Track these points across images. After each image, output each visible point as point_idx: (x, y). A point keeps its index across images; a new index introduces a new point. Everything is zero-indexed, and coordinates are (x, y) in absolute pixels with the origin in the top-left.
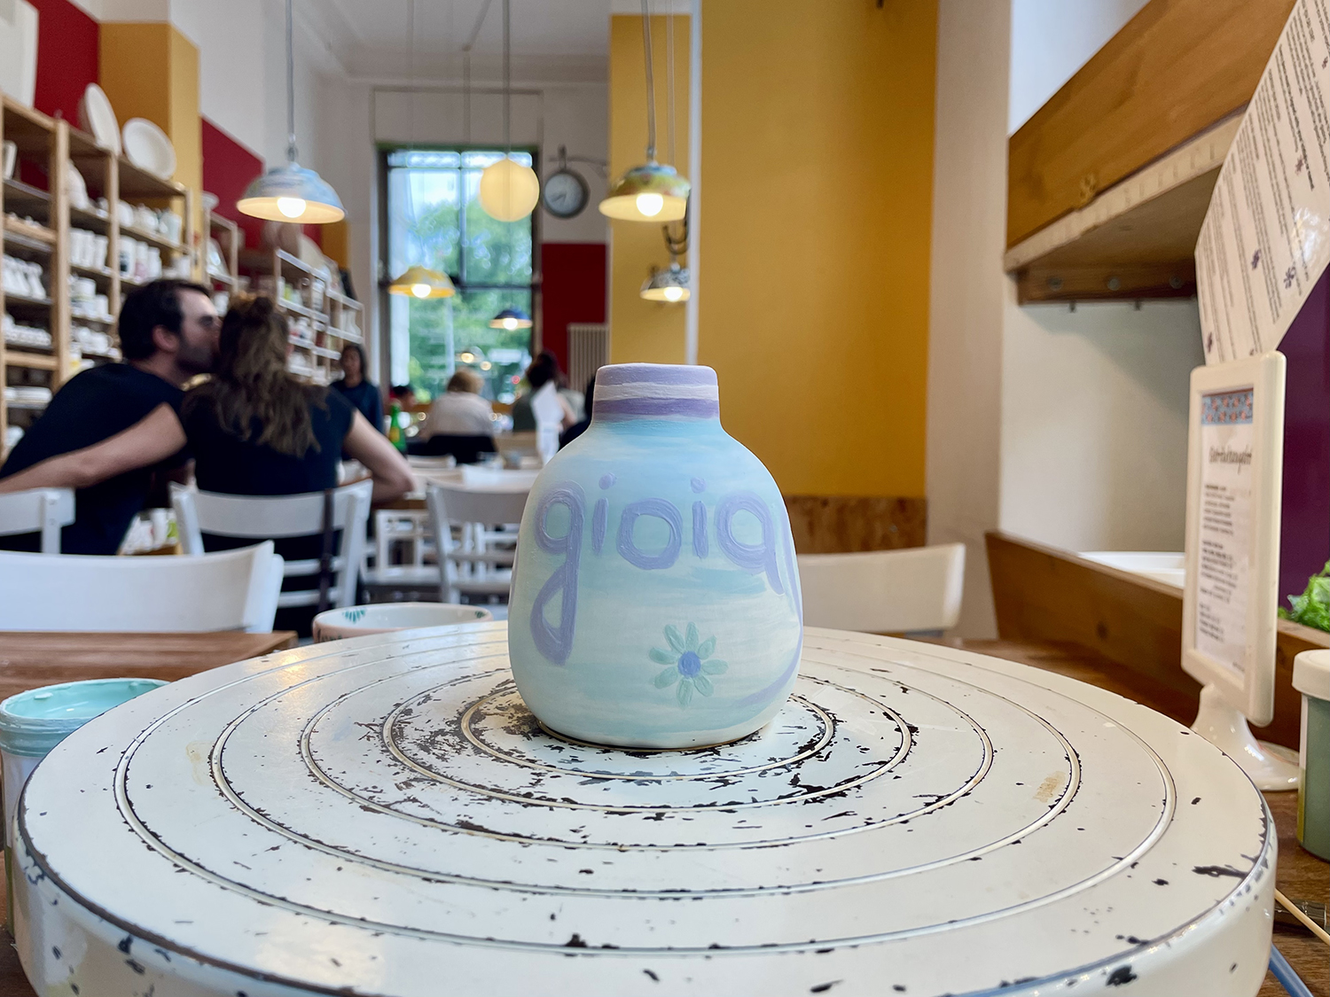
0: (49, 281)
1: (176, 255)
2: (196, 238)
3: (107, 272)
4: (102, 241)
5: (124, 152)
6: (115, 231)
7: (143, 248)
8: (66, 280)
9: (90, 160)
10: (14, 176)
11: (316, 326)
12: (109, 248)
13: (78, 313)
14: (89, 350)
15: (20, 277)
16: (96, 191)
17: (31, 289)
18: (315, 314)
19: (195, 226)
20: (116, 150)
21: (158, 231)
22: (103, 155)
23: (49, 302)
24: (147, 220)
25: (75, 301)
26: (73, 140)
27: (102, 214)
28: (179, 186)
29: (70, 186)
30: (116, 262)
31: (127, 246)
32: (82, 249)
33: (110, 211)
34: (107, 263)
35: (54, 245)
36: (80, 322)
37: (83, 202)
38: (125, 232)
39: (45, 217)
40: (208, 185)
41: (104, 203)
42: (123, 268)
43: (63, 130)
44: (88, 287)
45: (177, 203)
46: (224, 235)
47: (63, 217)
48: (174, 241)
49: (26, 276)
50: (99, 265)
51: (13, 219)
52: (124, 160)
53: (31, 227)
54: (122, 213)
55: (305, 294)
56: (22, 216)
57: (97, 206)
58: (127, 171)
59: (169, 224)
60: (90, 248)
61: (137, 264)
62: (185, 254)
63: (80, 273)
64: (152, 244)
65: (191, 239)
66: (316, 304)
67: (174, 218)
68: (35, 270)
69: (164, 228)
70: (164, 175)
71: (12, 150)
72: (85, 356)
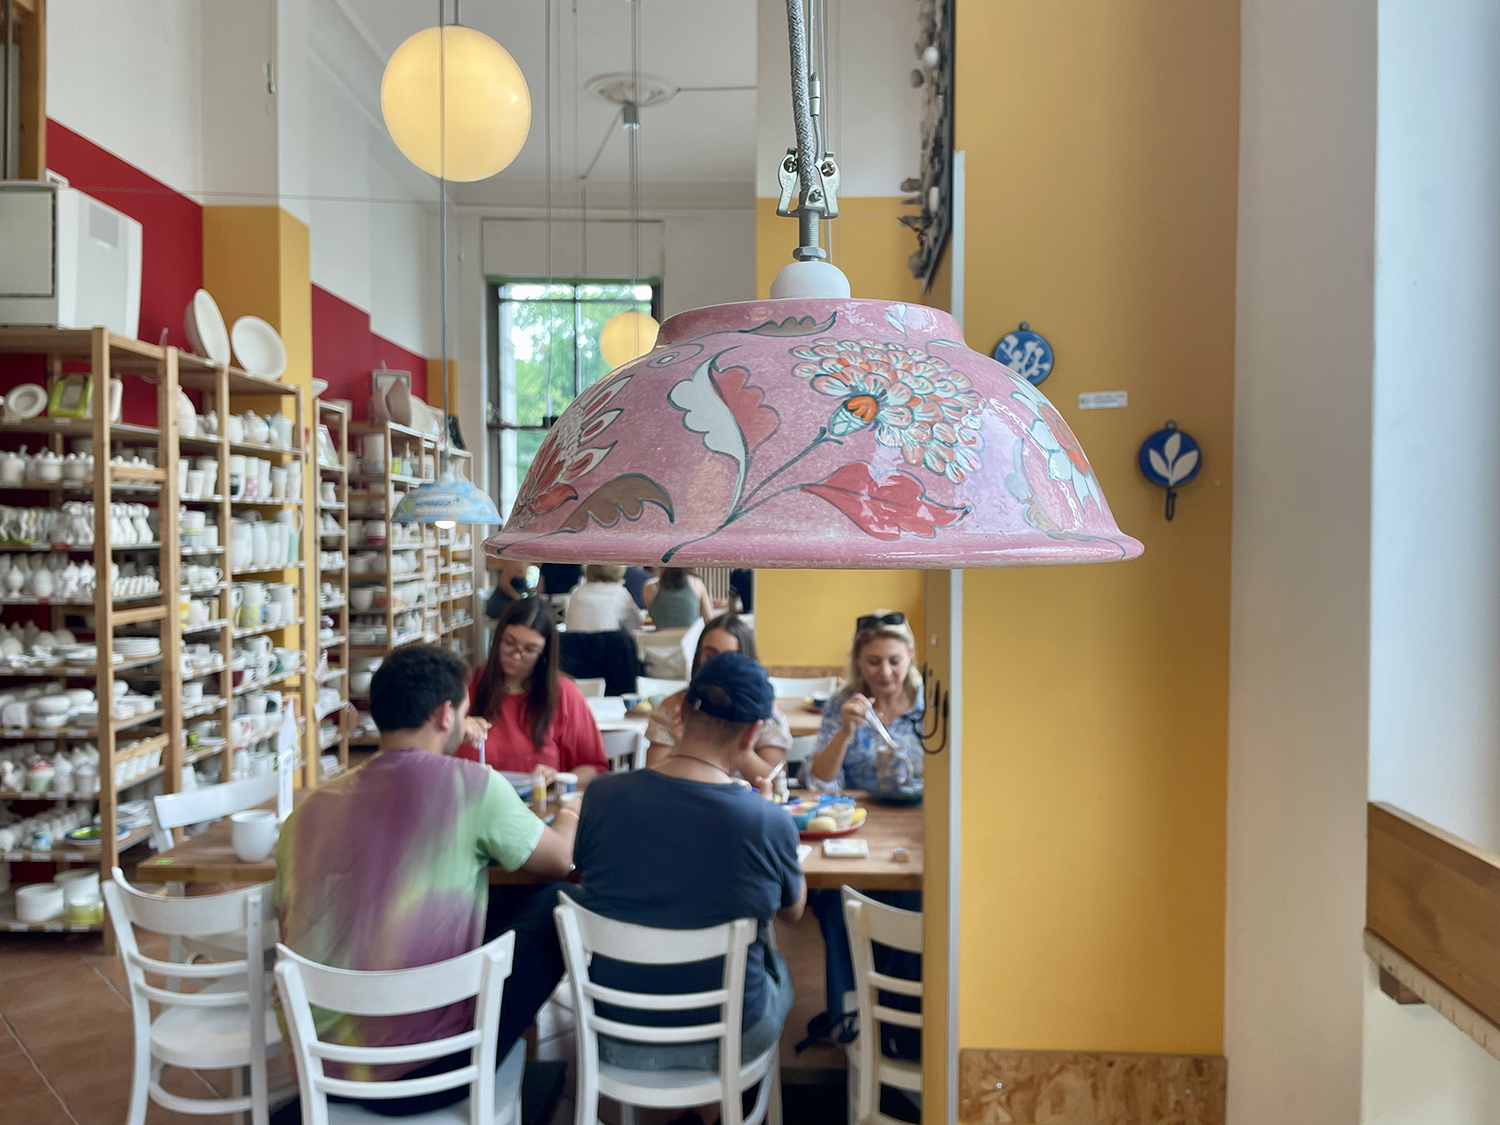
──────────────────────────────
▶ [Your task]: Write out the entries above again, replacing "images" with "frames" everywhere and changing nothing else. Leave out the pictures.

▶ [Output for this exercise]:
Track these points across frames. After each image, output each visible point as point_idx: (x, y). A point keeps its index across frames; a new index introduces a new point. Everything is zero-indexed, and coordinates are (x, y) in absolute pixels with the origin in the top-left.
0: (49, 281)
1: (176, 255)
2: (196, 238)
3: (107, 272)
4: (102, 241)
5: (124, 152)
6: (115, 231)
7: (143, 248)
8: (66, 280)
9: (90, 160)
10: (14, 176)
11: (316, 326)
12: (109, 248)
13: (78, 313)
14: (89, 350)
15: (20, 277)
16: (96, 191)
17: (31, 289)
18: (315, 314)
19: (195, 226)
20: (116, 150)
21: (158, 231)
22: (103, 155)
23: (49, 302)
24: (147, 220)
25: (75, 301)
26: (73, 140)
27: (102, 214)
28: (179, 186)
29: (70, 186)
30: (116, 262)
31: (127, 246)
32: (82, 249)
33: (110, 211)
34: (107, 263)
35: (54, 245)
36: (80, 322)
37: (83, 202)
38: (125, 232)
39: (45, 217)
40: (208, 185)
41: (104, 203)
42: (123, 268)
43: (63, 130)
44: (88, 287)
45: (177, 203)
46: (224, 235)
47: (63, 217)
48: (174, 241)
49: (26, 276)
50: (99, 265)
51: (13, 219)
52: (124, 160)
53: (31, 227)
54: (122, 213)
55: (305, 294)
56: (22, 216)
57: (97, 206)
58: (127, 171)
59: (169, 224)
60: (90, 248)
61: (137, 264)
62: (185, 254)
63: (80, 273)
64: (152, 244)
65: (191, 239)
66: (316, 304)
67: (174, 218)
68: (35, 270)
69: (164, 228)
70: (164, 175)
71: (12, 150)
72: (85, 356)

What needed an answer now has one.